Grillieren Sie gerne? Bratwürste, Nackensteaks, Tofu, ganze Fische oder halbe Peperoni? Die Spielarten, welches Grillgut unter freiem Himmel gegart wird, kennt ja spätestens seit dem «Tsch-Tsch-Kult» keine Grenzen mehr. Gebe ich bei Google «Salate zum Grillieren» ein, bietet mir alleine eine Koch-Website 622 Treffer. Wenn ich höre: «Komm doch zum Grillen und bring einen Salat und ´ne Flasche Wein mit», lege ich den Kopf immer ein bisschen schief. 

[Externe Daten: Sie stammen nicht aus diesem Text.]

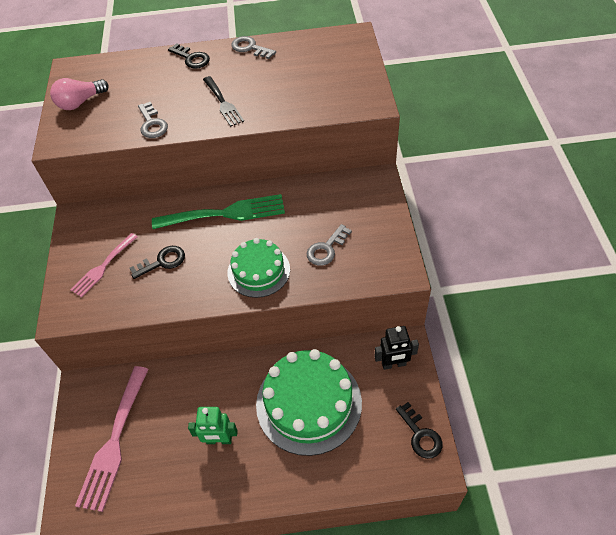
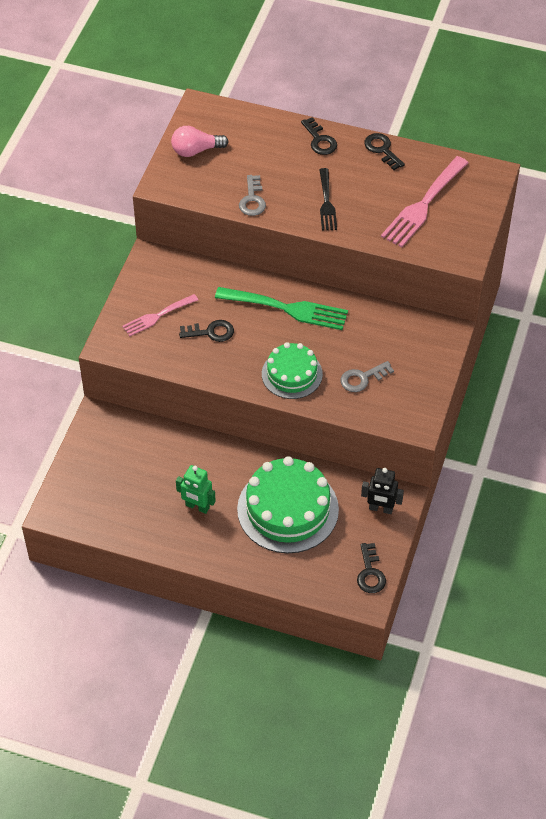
camera: 20 degrees right, 0 degrees up
pink fork [75,366,149,512] -> pink fork moved to [381,156,469,247]
grey key [231,36,276,59] -> black key [364,133,405,170]

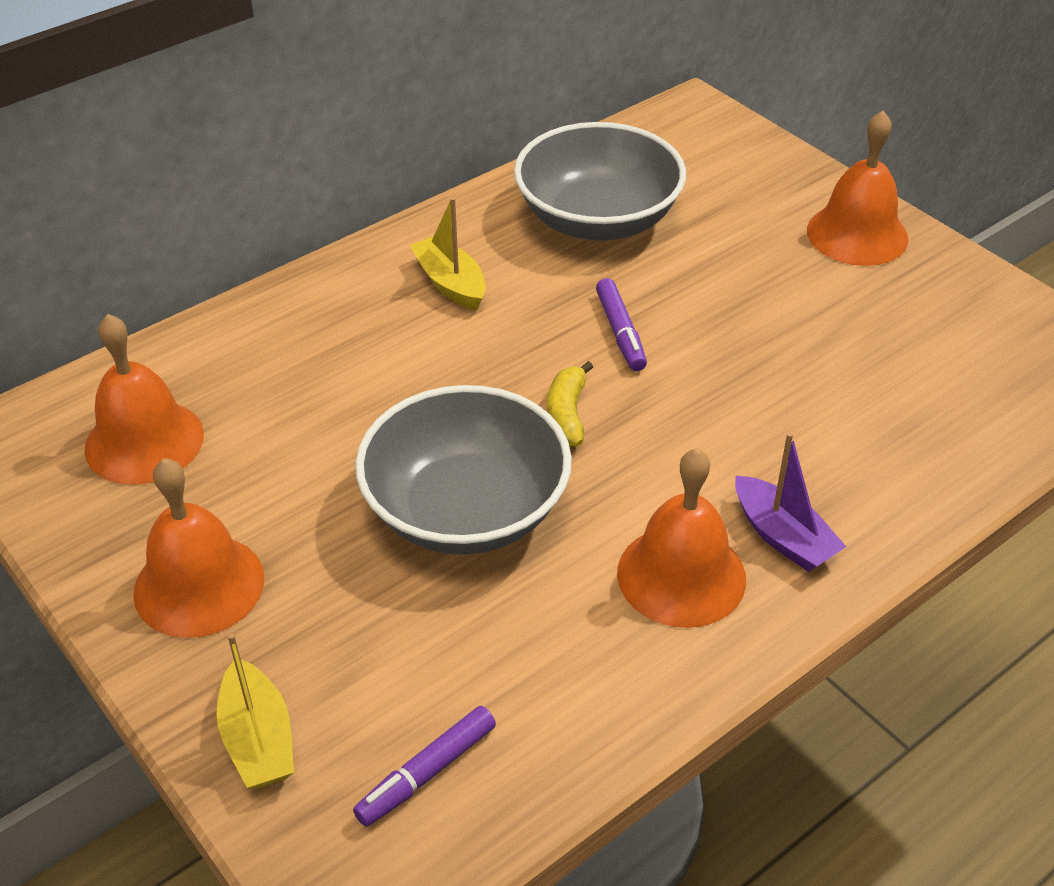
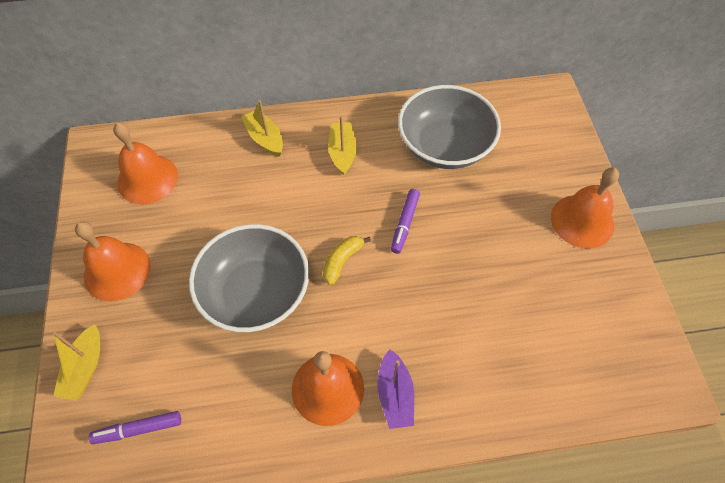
camera: 30 degrees right, 15 degrees up
none -> yellow boat [241,100,283,157]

Nach meinen Erfahrungen durchlaufen Grill-Partys einen klassischen Prozess in neun Stationen. Phase 1: Um aus der Masse herauszustechen, brauche ich ein verwegenes Salatrezept und stehe den halben Tag in der Küche. Phase 2: Der Wein muss im zweistelligen Bereich kosten. Man will sich ja nicht lumpen lassen. Phase 3: Ankunft am Zielort mit Tupperschüssel und Weinflasche bewaffnet. Grosses Hallo und Erklärungen, dass die Glut noch nicht ganz perfekt sei, es dauere noch etwas. Phase 4: Der Magen hängt in den Kniekehlen, die Salatvariationen werden erst zum Fleisch freigegeben und ich überfresse mich mit Baguette in Ketchup getunkt. Phase 5: Die Gastgeber referieren über das perfekte Fleisch, die ultimative Marinade oder die innovative Bratwurstpalette, die der Metzgermeister im Dorf anbietet. Der Grill qualmt bis die Augen tränen. Phase 6: Auf einmal muss alles sehr schnell gehen, denn der Grillmeister (meist ein Mann in peinlicher Schürze) ruft «fertig!». Der erste Empfänger verbrennt sich den Mund, der letzte ergattert eine lauwarme Wurst. Alle nachgelieferten Brutzelteile schrammen knapp am Verkohlungsgrad vorbei und jemand ruft: «Das sind nur Röstaromen!» Phase 7: Die Salate schmecken alle gleich, auch der mitgebrachte ist nicht der Knaller. Anstelle des edlen Tropfens aus dem eigenen Weinkeller wird der Landwein des Gastgebers eingeschenkt. Phase 8: Die Gäste sind bedient und die restlichen Würste und Steaks dümpeln am Rande des Grillrosts vor sich hin. 

Ich glaube, wir ahmen beim Grillieren die zünftigen Gepflogenheiten unserer Vorfahren nach, als die noch ums Lagerfeuer sassen und Mammutsteak brutzelten. Doch letzte Woche war ich auf einem Grillfest, da gab es frische Muscheln von der Ile d´Oléron am Atlantik. Diese Meeresfrüchte aus dem Grill-Wok haben herrlich geschmeckt – ein bisschen fühlte ich mich wie eine Steinzeitfrau, als ich mit den Fingern das Muschelfleisch pulte und am Schluss den Weissweinsud aus dem tiefen Teller schlürfte. Phase 9: Wo ist der Deckel meiner Tupperschüssel?